Posts by chewitt

    If it's crashing with the default skin then the issue is likely an add-on that's installed. The main approach to that is either disabling all add-ons and then (assuming that stops the crashing) you start reenabling them until you find the culprit; or you stop Kodi and move the current install out of the way (preserving it) so you restart with a clean setup. Now you can stop/copy/restart and progressively copy back stuff from the working install (or reinstall things) until you find the crashy thing. I personally prefer the clean-start approach as that generally exorcises or spring-cleans a pile of other Kodi related cruft that's accumulated over time too.

    From the description; the .deb package install requires sudo (root/admin) rights to be installed. It's not a backdoor password, but since it can be used to gain root rights on the host it's a credential to protect - hence the security best-practice advice of not using the same password for the admin user in TVH.

    I'd add a second Ethernet NIC into the PC and run a cable to the router that the RPi4 is connected to (ISP2) then set the connection priority in Windows to use the NIC that connects to the ISP1 router as the primary connection. As the PC now has IP addresses in both networks you will be able to download on the ISP1 connection but also connect directly to the RPi4 in the other network to upload/transfer files. If you can't run Ethernet, get a WiFi card and have the PC join the WiFi network from the ISP2 router. As long as you set the connection priority for the NICs it will work the same (only slower than Ethernet). NB: For this to work, the routers must distribute IPs from different IP subnets, e.g. ISP1 router uses 192.168.1.0/24 and ISP2 router uses 192.168.2.0/24. If both routers use the same subnet the IP ranges will conflict.
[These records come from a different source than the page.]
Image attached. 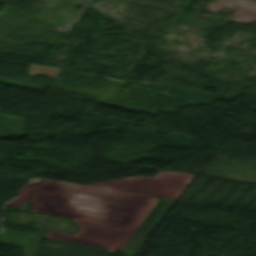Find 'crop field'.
Masks as SVG:
<instances>
[{
  "mask_svg": "<svg viewBox=\"0 0 256 256\" xmlns=\"http://www.w3.org/2000/svg\"><path fill=\"white\" fill-rule=\"evenodd\" d=\"M40 74L46 75L51 78H57L58 70L30 66L28 74L30 77L38 76Z\"/></svg>",
  "mask_w": 256,
  "mask_h": 256,
  "instance_id": "crop-field-1",
  "label": "crop field"
}]
</instances>
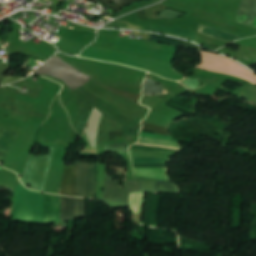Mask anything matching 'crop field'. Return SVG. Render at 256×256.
I'll use <instances>...</instances> for the list:
<instances>
[{
	"mask_svg": "<svg viewBox=\"0 0 256 256\" xmlns=\"http://www.w3.org/2000/svg\"><path fill=\"white\" fill-rule=\"evenodd\" d=\"M45 224L60 222V196L44 194Z\"/></svg>",
	"mask_w": 256,
	"mask_h": 256,
	"instance_id": "crop-field-6",
	"label": "crop field"
},
{
	"mask_svg": "<svg viewBox=\"0 0 256 256\" xmlns=\"http://www.w3.org/2000/svg\"><path fill=\"white\" fill-rule=\"evenodd\" d=\"M106 151H116L120 153H128L127 143H117L105 146Z\"/></svg>",
	"mask_w": 256,
	"mask_h": 256,
	"instance_id": "crop-field-18",
	"label": "crop field"
},
{
	"mask_svg": "<svg viewBox=\"0 0 256 256\" xmlns=\"http://www.w3.org/2000/svg\"><path fill=\"white\" fill-rule=\"evenodd\" d=\"M177 44H179V45H184V46H189V47H193V48H200L199 46H197V45H194V44H192V43H190V42H187V41H184V40H180L179 39V41H178V43Z\"/></svg>",
	"mask_w": 256,
	"mask_h": 256,
	"instance_id": "crop-field-24",
	"label": "crop field"
},
{
	"mask_svg": "<svg viewBox=\"0 0 256 256\" xmlns=\"http://www.w3.org/2000/svg\"><path fill=\"white\" fill-rule=\"evenodd\" d=\"M256 18V0H244L239 7L236 22L251 26Z\"/></svg>",
	"mask_w": 256,
	"mask_h": 256,
	"instance_id": "crop-field-8",
	"label": "crop field"
},
{
	"mask_svg": "<svg viewBox=\"0 0 256 256\" xmlns=\"http://www.w3.org/2000/svg\"><path fill=\"white\" fill-rule=\"evenodd\" d=\"M113 176L108 175L106 165V184L104 202L112 208L129 206V191L131 181H124L125 189L119 188L118 181H113Z\"/></svg>",
	"mask_w": 256,
	"mask_h": 256,
	"instance_id": "crop-field-3",
	"label": "crop field"
},
{
	"mask_svg": "<svg viewBox=\"0 0 256 256\" xmlns=\"http://www.w3.org/2000/svg\"><path fill=\"white\" fill-rule=\"evenodd\" d=\"M137 145H145V144H137ZM133 145L130 149L133 150H141V151H154V152H179V148L167 147V146H158V145H145V146H153V147H161V148H169V149H177V150H169V149H161V148H153V147H145V146H137Z\"/></svg>",
	"mask_w": 256,
	"mask_h": 256,
	"instance_id": "crop-field-14",
	"label": "crop field"
},
{
	"mask_svg": "<svg viewBox=\"0 0 256 256\" xmlns=\"http://www.w3.org/2000/svg\"><path fill=\"white\" fill-rule=\"evenodd\" d=\"M61 217L62 222L77 218L76 198L62 197Z\"/></svg>",
	"mask_w": 256,
	"mask_h": 256,
	"instance_id": "crop-field-11",
	"label": "crop field"
},
{
	"mask_svg": "<svg viewBox=\"0 0 256 256\" xmlns=\"http://www.w3.org/2000/svg\"><path fill=\"white\" fill-rule=\"evenodd\" d=\"M147 31H155V32H159V33H164V34H169V35H173L176 37L189 39V40H192L195 42L197 41V36H196L195 32H192V31H187V30H182V29L161 28V27H156V26H152V25H149Z\"/></svg>",
	"mask_w": 256,
	"mask_h": 256,
	"instance_id": "crop-field-10",
	"label": "crop field"
},
{
	"mask_svg": "<svg viewBox=\"0 0 256 256\" xmlns=\"http://www.w3.org/2000/svg\"><path fill=\"white\" fill-rule=\"evenodd\" d=\"M139 143L167 145V146H173V147H179L180 148L178 142L164 140V139H157V138L140 137Z\"/></svg>",
	"mask_w": 256,
	"mask_h": 256,
	"instance_id": "crop-field-15",
	"label": "crop field"
},
{
	"mask_svg": "<svg viewBox=\"0 0 256 256\" xmlns=\"http://www.w3.org/2000/svg\"><path fill=\"white\" fill-rule=\"evenodd\" d=\"M78 162L72 166H66L62 186L61 195L76 196V177H77Z\"/></svg>",
	"mask_w": 256,
	"mask_h": 256,
	"instance_id": "crop-field-7",
	"label": "crop field"
},
{
	"mask_svg": "<svg viewBox=\"0 0 256 256\" xmlns=\"http://www.w3.org/2000/svg\"><path fill=\"white\" fill-rule=\"evenodd\" d=\"M12 220L44 224L42 194L28 191L19 183L14 192Z\"/></svg>",
	"mask_w": 256,
	"mask_h": 256,
	"instance_id": "crop-field-1",
	"label": "crop field"
},
{
	"mask_svg": "<svg viewBox=\"0 0 256 256\" xmlns=\"http://www.w3.org/2000/svg\"><path fill=\"white\" fill-rule=\"evenodd\" d=\"M4 159H5L4 157H0V161H2V162H3V161H4Z\"/></svg>",
	"mask_w": 256,
	"mask_h": 256,
	"instance_id": "crop-field-26",
	"label": "crop field"
},
{
	"mask_svg": "<svg viewBox=\"0 0 256 256\" xmlns=\"http://www.w3.org/2000/svg\"><path fill=\"white\" fill-rule=\"evenodd\" d=\"M241 97L253 100L256 102V85L249 83L242 89Z\"/></svg>",
	"mask_w": 256,
	"mask_h": 256,
	"instance_id": "crop-field-16",
	"label": "crop field"
},
{
	"mask_svg": "<svg viewBox=\"0 0 256 256\" xmlns=\"http://www.w3.org/2000/svg\"><path fill=\"white\" fill-rule=\"evenodd\" d=\"M54 149L50 148L49 156H30L21 180L22 184H31L30 189L43 192Z\"/></svg>",
	"mask_w": 256,
	"mask_h": 256,
	"instance_id": "crop-field-2",
	"label": "crop field"
},
{
	"mask_svg": "<svg viewBox=\"0 0 256 256\" xmlns=\"http://www.w3.org/2000/svg\"><path fill=\"white\" fill-rule=\"evenodd\" d=\"M2 169V167H0V170Z\"/></svg>",
	"mask_w": 256,
	"mask_h": 256,
	"instance_id": "crop-field-27",
	"label": "crop field"
},
{
	"mask_svg": "<svg viewBox=\"0 0 256 256\" xmlns=\"http://www.w3.org/2000/svg\"><path fill=\"white\" fill-rule=\"evenodd\" d=\"M140 136H151V137L165 138V139L171 140V137L156 135V134H152V133H148V132H144V131H141Z\"/></svg>",
	"mask_w": 256,
	"mask_h": 256,
	"instance_id": "crop-field-23",
	"label": "crop field"
},
{
	"mask_svg": "<svg viewBox=\"0 0 256 256\" xmlns=\"http://www.w3.org/2000/svg\"><path fill=\"white\" fill-rule=\"evenodd\" d=\"M16 137L17 134L4 131L0 137V150L7 153Z\"/></svg>",
	"mask_w": 256,
	"mask_h": 256,
	"instance_id": "crop-field-13",
	"label": "crop field"
},
{
	"mask_svg": "<svg viewBox=\"0 0 256 256\" xmlns=\"http://www.w3.org/2000/svg\"><path fill=\"white\" fill-rule=\"evenodd\" d=\"M178 189L174 183L134 177V183L130 192L157 191L165 193H180Z\"/></svg>",
	"mask_w": 256,
	"mask_h": 256,
	"instance_id": "crop-field-5",
	"label": "crop field"
},
{
	"mask_svg": "<svg viewBox=\"0 0 256 256\" xmlns=\"http://www.w3.org/2000/svg\"><path fill=\"white\" fill-rule=\"evenodd\" d=\"M198 32L205 34L207 36H210V37H214V38H218V39H222V40H226V41H230V42H232L236 39H240V37H238L234 34H231V33L225 32V31H221V30H218L215 28H211L208 26L200 25V24L198 26Z\"/></svg>",
	"mask_w": 256,
	"mask_h": 256,
	"instance_id": "crop-field-12",
	"label": "crop field"
},
{
	"mask_svg": "<svg viewBox=\"0 0 256 256\" xmlns=\"http://www.w3.org/2000/svg\"><path fill=\"white\" fill-rule=\"evenodd\" d=\"M142 125H143V129L142 130L153 132V133H157V134H162V135L170 136L169 130L166 129V128L158 127V126L151 125V124L144 123V122H142Z\"/></svg>",
	"mask_w": 256,
	"mask_h": 256,
	"instance_id": "crop-field-17",
	"label": "crop field"
},
{
	"mask_svg": "<svg viewBox=\"0 0 256 256\" xmlns=\"http://www.w3.org/2000/svg\"><path fill=\"white\" fill-rule=\"evenodd\" d=\"M87 164L80 163L77 177V196L84 197ZM97 164H88L85 197L95 199Z\"/></svg>",
	"mask_w": 256,
	"mask_h": 256,
	"instance_id": "crop-field-4",
	"label": "crop field"
},
{
	"mask_svg": "<svg viewBox=\"0 0 256 256\" xmlns=\"http://www.w3.org/2000/svg\"><path fill=\"white\" fill-rule=\"evenodd\" d=\"M150 40L155 41V42L164 43V44L173 45V46H175L176 43H177V39L169 38V37H163V36H157V35H153V34H152Z\"/></svg>",
	"mask_w": 256,
	"mask_h": 256,
	"instance_id": "crop-field-19",
	"label": "crop field"
},
{
	"mask_svg": "<svg viewBox=\"0 0 256 256\" xmlns=\"http://www.w3.org/2000/svg\"><path fill=\"white\" fill-rule=\"evenodd\" d=\"M134 167H166V163H156V164H139L133 165Z\"/></svg>",
	"mask_w": 256,
	"mask_h": 256,
	"instance_id": "crop-field-22",
	"label": "crop field"
},
{
	"mask_svg": "<svg viewBox=\"0 0 256 256\" xmlns=\"http://www.w3.org/2000/svg\"><path fill=\"white\" fill-rule=\"evenodd\" d=\"M252 26H253V27H256V19H255V21L253 22Z\"/></svg>",
	"mask_w": 256,
	"mask_h": 256,
	"instance_id": "crop-field-25",
	"label": "crop field"
},
{
	"mask_svg": "<svg viewBox=\"0 0 256 256\" xmlns=\"http://www.w3.org/2000/svg\"><path fill=\"white\" fill-rule=\"evenodd\" d=\"M166 172H167V168H162V169L134 168V176L171 181V179L169 178Z\"/></svg>",
	"mask_w": 256,
	"mask_h": 256,
	"instance_id": "crop-field-9",
	"label": "crop field"
},
{
	"mask_svg": "<svg viewBox=\"0 0 256 256\" xmlns=\"http://www.w3.org/2000/svg\"><path fill=\"white\" fill-rule=\"evenodd\" d=\"M133 163L170 162L169 158H132Z\"/></svg>",
	"mask_w": 256,
	"mask_h": 256,
	"instance_id": "crop-field-20",
	"label": "crop field"
},
{
	"mask_svg": "<svg viewBox=\"0 0 256 256\" xmlns=\"http://www.w3.org/2000/svg\"><path fill=\"white\" fill-rule=\"evenodd\" d=\"M78 217L86 216L85 199L77 198Z\"/></svg>",
	"mask_w": 256,
	"mask_h": 256,
	"instance_id": "crop-field-21",
	"label": "crop field"
}]
</instances>
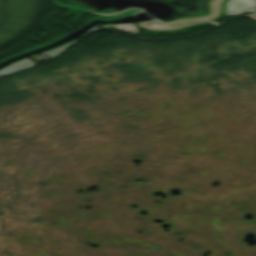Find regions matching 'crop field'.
<instances>
[{"label":"crop field","mask_w":256,"mask_h":256,"mask_svg":"<svg viewBox=\"0 0 256 256\" xmlns=\"http://www.w3.org/2000/svg\"><path fill=\"white\" fill-rule=\"evenodd\" d=\"M224 14L237 15L256 10V0H228Z\"/></svg>","instance_id":"1"},{"label":"crop field","mask_w":256,"mask_h":256,"mask_svg":"<svg viewBox=\"0 0 256 256\" xmlns=\"http://www.w3.org/2000/svg\"><path fill=\"white\" fill-rule=\"evenodd\" d=\"M32 64H35L34 62H32L31 60L25 58L19 62H16V63H13L3 69L0 70V75H3V74H7V73H11V72H14V71H17L19 69H22V68H25V67H28Z\"/></svg>","instance_id":"2"},{"label":"crop field","mask_w":256,"mask_h":256,"mask_svg":"<svg viewBox=\"0 0 256 256\" xmlns=\"http://www.w3.org/2000/svg\"><path fill=\"white\" fill-rule=\"evenodd\" d=\"M77 40H79V39H76V40H73V41H71V42H68V43H66V44H64V45H62V46H60V47H57V48H55V49H53V50L44 52V53H42V54L51 57V56H53V55H55L56 53L60 52V51L63 50L65 47H67L68 45L72 44L73 42H75V41H77Z\"/></svg>","instance_id":"3"},{"label":"crop field","mask_w":256,"mask_h":256,"mask_svg":"<svg viewBox=\"0 0 256 256\" xmlns=\"http://www.w3.org/2000/svg\"><path fill=\"white\" fill-rule=\"evenodd\" d=\"M95 28H97V27H94V28L90 29V30H89V31H87V32L89 33L91 30H93V29H95Z\"/></svg>","instance_id":"4"},{"label":"crop field","mask_w":256,"mask_h":256,"mask_svg":"<svg viewBox=\"0 0 256 256\" xmlns=\"http://www.w3.org/2000/svg\"><path fill=\"white\" fill-rule=\"evenodd\" d=\"M252 14H254V15L256 16V12H254V13H252Z\"/></svg>","instance_id":"5"}]
</instances>
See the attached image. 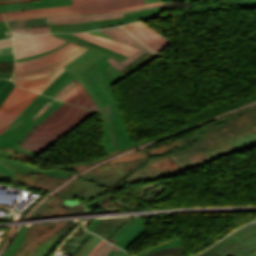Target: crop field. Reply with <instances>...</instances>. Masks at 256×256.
I'll use <instances>...</instances> for the list:
<instances>
[{
  "instance_id": "1",
  "label": "crop field",
  "mask_w": 256,
  "mask_h": 256,
  "mask_svg": "<svg viewBox=\"0 0 256 256\" xmlns=\"http://www.w3.org/2000/svg\"><path fill=\"white\" fill-rule=\"evenodd\" d=\"M87 48L69 43L61 49L34 60L16 62V72L13 78L35 79L50 76L46 79L19 81L17 85L41 93L65 69L69 62L79 57Z\"/></svg>"
},
{
  "instance_id": "2",
  "label": "crop field",
  "mask_w": 256,
  "mask_h": 256,
  "mask_svg": "<svg viewBox=\"0 0 256 256\" xmlns=\"http://www.w3.org/2000/svg\"><path fill=\"white\" fill-rule=\"evenodd\" d=\"M93 113L64 103L35 129L21 147L41 152Z\"/></svg>"
},
{
  "instance_id": "3",
  "label": "crop field",
  "mask_w": 256,
  "mask_h": 256,
  "mask_svg": "<svg viewBox=\"0 0 256 256\" xmlns=\"http://www.w3.org/2000/svg\"><path fill=\"white\" fill-rule=\"evenodd\" d=\"M198 256H256V224H250L231 234Z\"/></svg>"
},
{
  "instance_id": "4",
  "label": "crop field",
  "mask_w": 256,
  "mask_h": 256,
  "mask_svg": "<svg viewBox=\"0 0 256 256\" xmlns=\"http://www.w3.org/2000/svg\"><path fill=\"white\" fill-rule=\"evenodd\" d=\"M72 1L74 5H71V6L34 9V10H27V11L3 13V14L32 13V12L67 10V9H75L77 14H82V13H93V12L117 11V10L144 7L149 5L163 4L162 2H158V3L144 5L143 0H72Z\"/></svg>"
},
{
  "instance_id": "5",
  "label": "crop field",
  "mask_w": 256,
  "mask_h": 256,
  "mask_svg": "<svg viewBox=\"0 0 256 256\" xmlns=\"http://www.w3.org/2000/svg\"><path fill=\"white\" fill-rule=\"evenodd\" d=\"M108 56L102 58L100 61L92 65L90 68H88L85 72H83L81 75L77 77V79L81 77H85L87 82L90 84V86L93 88L95 93L98 95V97L101 99V101L105 104L110 102V99L108 98L107 94L104 92V90L101 88V86L98 84V82L95 80V78L91 75L89 72L93 68L97 67L99 71L102 73V75L105 77V79L108 81L109 84L113 85L114 83L124 79L126 76L119 73L118 70L113 68L109 62L106 60ZM74 77L72 74L66 75L64 78H62L47 94V96L53 97L56 93H58L67 83H69Z\"/></svg>"
},
{
  "instance_id": "6",
  "label": "crop field",
  "mask_w": 256,
  "mask_h": 256,
  "mask_svg": "<svg viewBox=\"0 0 256 256\" xmlns=\"http://www.w3.org/2000/svg\"><path fill=\"white\" fill-rule=\"evenodd\" d=\"M163 7L146 9L131 13H126L125 18L105 20L97 22L88 23H77V24H64V25H50L51 33H61V32H82L88 30H94L105 27H113L123 25L128 22L137 21L145 18L159 16Z\"/></svg>"
},
{
  "instance_id": "7",
  "label": "crop field",
  "mask_w": 256,
  "mask_h": 256,
  "mask_svg": "<svg viewBox=\"0 0 256 256\" xmlns=\"http://www.w3.org/2000/svg\"><path fill=\"white\" fill-rule=\"evenodd\" d=\"M36 95L37 93L15 86L0 106V135Z\"/></svg>"
},
{
  "instance_id": "8",
  "label": "crop field",
  "mask_w": 256,
  "mask_h": 256,
  "mask_svg": "<svg viewBox=\"0 0 256 256\" xmlns=\"http://www.w3.org/2000/svg\"><path fill=\"white\" fill-rule=\"evenodd\" d=\"M179 171L182 170L172 158L158 162H150L147 160L139 168L127 176L122 182H120L116 188L135 182L162 177L164 175ZM159 172H161V174H159Z\"/></svg>"
},
{
  "instance_id": "9",
  "label": "crop field",
  "mask_w": 256,
  "mask_h": 256,
  "mask_svg": "<svg viewBox=\"0 0 256 256\" xmlns=\"http://www.w3.org/2000/svg\"><path fill=\"white\" fill-rule=\"evenodd\" d=\"M101 111L110 136L118 151L136 145L128 133L127 126L120 112H116L113 101L102 108Z\"/></svg>"
},
{
  "instance_id": "10",
  "label": "crop field",
  "mask_w": 256,
  "mask_h": 256,
  "mask_svg": "<svg viewBox=\"0 0 256 256\" xmlns=\"http://www.w3.org/2000/svg\"><path fill=\"white\" fill-rule=\"evenodd\" d=\"M142 161H144V158L124 164L103 165L83 177L86 178L85 180L93 181L99 186L112 188L123 176L130 173Z\"/></svg>"
},
{
  "instance_id": "11",
  "label": "crop field",
  "mask_w": 256,
  "mask_h": 256,
  "mask_svg": "<svg viewBox=\"0 0 256 256\" xmlns=\"http://www.w3.org/2000/svg\"><path fill=\"white\" fill-rule=\"evenodd\" d=\"M66 41L51 35H40L31 37L14 38L15 57H27L43 53L52 48L60 46Z\"/></svg>"
},
{
  "instance_id": "12",
  "label": "crop field",
  "mask_w": 256,
  "mask_h": 256,
  "mask_svg": "<svg viewBox=\"0 0 256 256\" xmlns=\"http://www.w3.org/2000/svg\"><path fill=\"white\" fill-rule=\"evenodd\" d=\"M57 37L67 39L69 41H72L74 43H77L79 45L85 46L90 48L88 51H86L83 55H81L76 60L72 61L70 64H68L66 67H64L66 70H68L70 73H72L74 76H78L83 71H85L88 67H90L92 64L100 60L102 57L109 55L117 59L118 61H123L124 59L119 58L115 55H112L110 53L104 52L102 50H99L97 48L91 47L89 45L83 44L81 42H78L64 34H53Z\"/></svg>"
},
{
  "instance_id": "13",
  "label": "crop field",
  "mask_w": 256,
  "mask_h": 256,
  "mask_svg": "<svg viewBox=\"0 0 256 256\" xmlns=\"http://www.w3.org/2000/svg\"><path fill=\"white\" fill-rule=\"evenodd\" d=\"M100 31H102L103 33H105L106 35L110 36L111 38H113L116 41H119V42H122V43H126V44L132 45V46L140 49L139 51H137L136 53L132 54L125 61H123L121 63L118 62L117 60L111 58V57L109 59H107L110 62V64L113 67H115L116 69H118L119 71L124 69L130 63L136 61L137 59H139L140 57H142L146 53L151 55V56H153V57H156V58L160 57V56L155 55L154 53H152L148 49H146L144 46H142L140 43H138L132 37L127 35L119 27H117V28H110V29H100Z\"/></svg>"
},
{
  "instance_id": "14",
  "label": "crop field",
  "mask_w": 256,
  "mask_h": 256,
  "mask_svg": "<svg viewBox=\"0 0 256 256\" xmlns=\"http://www.w3.org/2000/svg\"><path fill=\"white\" fill-rule=\"evenodd\" d=\"M108 190L109 188L99 187L98 185L90 181L74 180L61 188L59 191H57L55 195L64 198L84 199L90 201L96 196Z\"/></svg>"
},
{
  "instance_id": "15",
  "label": "crop field",
  "mask_w": 256,
  "mask_h": 256,
  "mask_svg": "<svg viewBox=\"0 0 256 256\" xmlns=\"http://www.w3.org/2000/svg\"><path fill=\"white\" fill-rule=\"evenodd\" d=\"M144 223L139 217H135L120 228L108 241L125 250L145 233Z\"/></svg>"
},
{
  "instance_id": "16",
  "label": "crop field",
  "mask_w": 256,
  "mask_h": 256,
  "mask_svg": "<svg viewBox=\"0 0 256 256\" xmlns=\"http://www.w3.org/2000/svg\"><path fill=\"white\" fill-rule=\"evenodd\" d=\"M158 6H163V5H158ZM158 6H150L145 8L131 9L126 11H118V12L83 14V15H74V16H65V17H49V20H50V24H63V23H77V22H88V21L121 18V17H124L123 13H126V12L158 7Z\"/></svg>"
},
{
  "instance_id": "17",
  "label": "crop field",
  "mask_w": 256,
  "mask_h": 256,
  "mask_svg": "<svg viewBox=\"0 0 256 256\" xmlns=\"http://www.w3.org/2000/svg\"><path fill=\"white\" fill-rule=\"evenodd\" d=\"M42 97V95L38 94L36 98L19 114L13 123L0 136V149L6 147L20 132V130L30 121V119L25 117L31 112V110L36 106Z\"/></svg>"
},
{
  "instance_id": "18",
  "label": "crop field",
  "mask_w": 256,
  "mask_h": 256,
  "mask_svg": "<svg viewBox=\"0 0 256 256\" xmlns=\"http://www.w3.org/2000/svg\"><path fill=\"white\" fill-rule=\"evenodd\" d=\"M231 144L230 146H233V148L225 153H214V154H205L204 159L200 162V163H195V164H188L185 161V158L181 159V158H177L176 160L183 166V168L188 169V168H192L194 166L200 165L202 163H205L209 160L215 159L217 157L223 156L225 154H228L236 149L248 146V145H252L254 143H256V132L253 133H249L240 137H237L233 140L230 141ZM229 147V146H228ZM227 148V147H226ZM225 149V148H224Z\"/></svg>"
},
{
  "instance_id": "19",
  "label": "crop field",
  "mask_w": 256,
  "mask_h": 256,
  "mask_svg": "<svg viewBox=\"0 0 256 256\" xmlns=\"http://www.w3.org/2000/svg\"><path fill=\"white\" fill-rule=\"evenodd\" d=\"M60 100L67 101L78 106L99 110L80 82L64 94Z\"/></svg>"
},
{
  "instance_id": "20",
  "label": "crop field",
  "mask_w": 256,
  "mask_h": 256,
  "mask_svg": "<svg viewBox=\"0 0 256 256\" xmlns=\"http://www.w3.org/2000/svg\"><path fill=\"white\" fill-rule=\"evenodd\" d=\"M75 36H78L80 38L86 39L88 41L94 42L96 44L105 46L107 48L113 49L115 51H118L122 54H125L127 56L131 55L132 53L136 52L138 49H135L129 45H125L122 43H118L103 37H99V36H95V35H91L87 32H83V33H78V34H73ZM112 50V51H113Z\"/></svg>"
},
{
  "instance_id": "21",
  "label": "crop field",
  "mask_w": 256,
  "mask_h": 256,
  "mask_svg": "<svg viewBox=\"0 0 256 256\" xmlns=\"http://www.w3.org/2000/svg\"><path fill=\"white\" fill-rule=\"evenodd\" d=\"M0 161L6 164L7 166L14 169V171L20 172V173H31V172H39L41 174H44L46 177H56L58 179H66L70 178V174L66 172H60V171H41L37 168L25 165L22 162L1 158Z\"/></svg>"
},
{
  "instance_id": "22",
  "label": "crop field",
  "mask_w": 256,
  "mask_h": 256,
  "mask_svg": "<svg viewBox=\"0 0 256 256\" xmlns=\"http://www.w3.org/2000/svg\"><path fill=\"white\" fill-rule=\"evenodd\" d=\"M133 217L128 218H112L103 219L92 232L100 235L104 239L108 240L120 227L126 222L131 220Z\"/></svg>"
},
{
  "instance_id": "23",
  "label": "crop field",
  "mask_w": 256,
  "mask_h": 256,
  "mask_svg": "<svg viewBox=\"0 0 256 256\" xmlns=\"http://www.w3.org/2000/svg\"><path fill=\"white\" fill-rule=\"evenodd\" d=\"M131 27H133L138 33H140L143 37L154 43L159 48L163 49L166 46H168L170 43L169 40H167L165 37L160 35L158 32H156L154 29H152L150 26H148L143 21L130 24Z\"/></svg>"
},
{
  "instance_id": "24",
  "label": "crop field",
  "mask_w": 256,
  "mask_h": 256,
  "mask_svg": "<svg viewBox=\"0 0 256 256\" xmlns=\"http://www.w3.org/2000/svg\"><path fill=\"white\" fill-rule=\"evenodd\" d=\"M31 226H25L19 230L2 256H14L20 250V248L26 244L28 230Z\"/></svg>"
},
{
  "instance_id": "25",
  "label": "crop field",
  "mask_w": 256,
  "mask_h": 256,
  "mask_svg": "<svg viewBox=\"0 0 256 256\" xmlns=\"http://www.w3.org/2000/svg\"><path fill=\"white\" fill-rule=\"evenodd\" d=\"M6 22L10 29L49 25L48 17L22 19V20H14V21H6Z\"/></svg>"
},
{
  "instance_id": "26",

    No idea, we will be using somewhat default Qt options and if there's a change it will be something Qt releated. Nobody on the project staff has much of a clue about Qt - which is why it's taken 2.5 years to respin an updated version of the app. If you can find someone with Qt skills who can take our sources and tell us explicitly what's wrong and needed to support Win7 (without breaking everything else) we'll re-add support. Anything that involves project staff needing to skill up on Qt to fix it won't happen (see prevous 2.5 years comment) and there's a lot more fun, interesting and needed things to do around the project.

    In short, nothing exists. I'd guess because people are either sat in-front of the computer running Growl *or* sat in-front of the TV watching something on the HTPC device. We have no package manager in the OS so you can't just install it. However, if the gntp-send binary is simple you might be able to simply copy it over from, e.g. RaspiOS, but if not you'll need to find a docker container (overkill, but works) or self-build a custom LE image with the package added - there are rather deliberately no instructions for that kind of thing.

    I am totally new to this and was wondering what image you used and what dtb file you chose? I also have a x96 max plus 4gb/64GB android tv box im no longer using and would like to turn it into a pihole appliance... I'd even appreciate advice on if this is the best version of linux for my box to choose? (no offence) to use with pihole etc...

    Create the USB from the AMLGX "box" image in https://chewitt.libreelec.tv/testing and then set the dtb name to use in uEnv.ini and trigger recovery boot (most boxes follow the toothpick method) to force u-boot into reading alternative boot scripts that load LE. We have no package management so to install PiHole you need to install the Docker add-on in Kodi and then run a PiHole container. For that reason you might want to look at Armbian instead of LE, as this will give you a conventional debian package manager to work with.

    Hi I have a beelink m18 s905 with a old libreelec 7. Is there any chance to upgrade to a recent release? if yes how. Thank you

    Two options. Either have a look for dtech legacy images LE-9.2.8 builds for some Amlogic S905x, S802/S812 and S805 devices which gets you to LE 9.2.x with K19, or boot the LE11 "box" image from https://chewitt.libreelec.tv/testing/ and see what S905 device-tree files (configured in uEnv.ini) get things working best. With the second option you will need to force recovery boot again to load new/different boot scripts. The LE11 images aren't quite as functional as legacy, but are still usable, and K20 is the future.

    I use an AV-Receiver between my TV and the odroid - I think it intercepts and changes the EDID data.
    I would like to get the original EDID data and reuse it -> https://wiki.libreelec.tv/configuration/edid#amlogic-legacy

    That's old though, since we don't use amhdmitx but instead lima.

    tvservice binary is also not available, so I have no idea how to retrieve the edid data...

    I'll have a look at what's needed to adapt the "getedid" scripts for RPi to work on extlinux ARM devices. Until then you can follow the Intel GPU guide in the wiki, it's generally applicable for all hardware using the kernel 'DRM' subsystem (which is everything these days).

    There are active conversations about how to add new/more build servers and rework our use of Jenkins or move to a GitHub actions based workflow. The main goal is to substantially increase build capacity so we can build more stuff more frequently; our master branch nightlies are not nightly at the moment, and (as you commented) there is no coverage of the release branch. The secondary goal is to keep built images for a much longer period of time to help with regression tracing.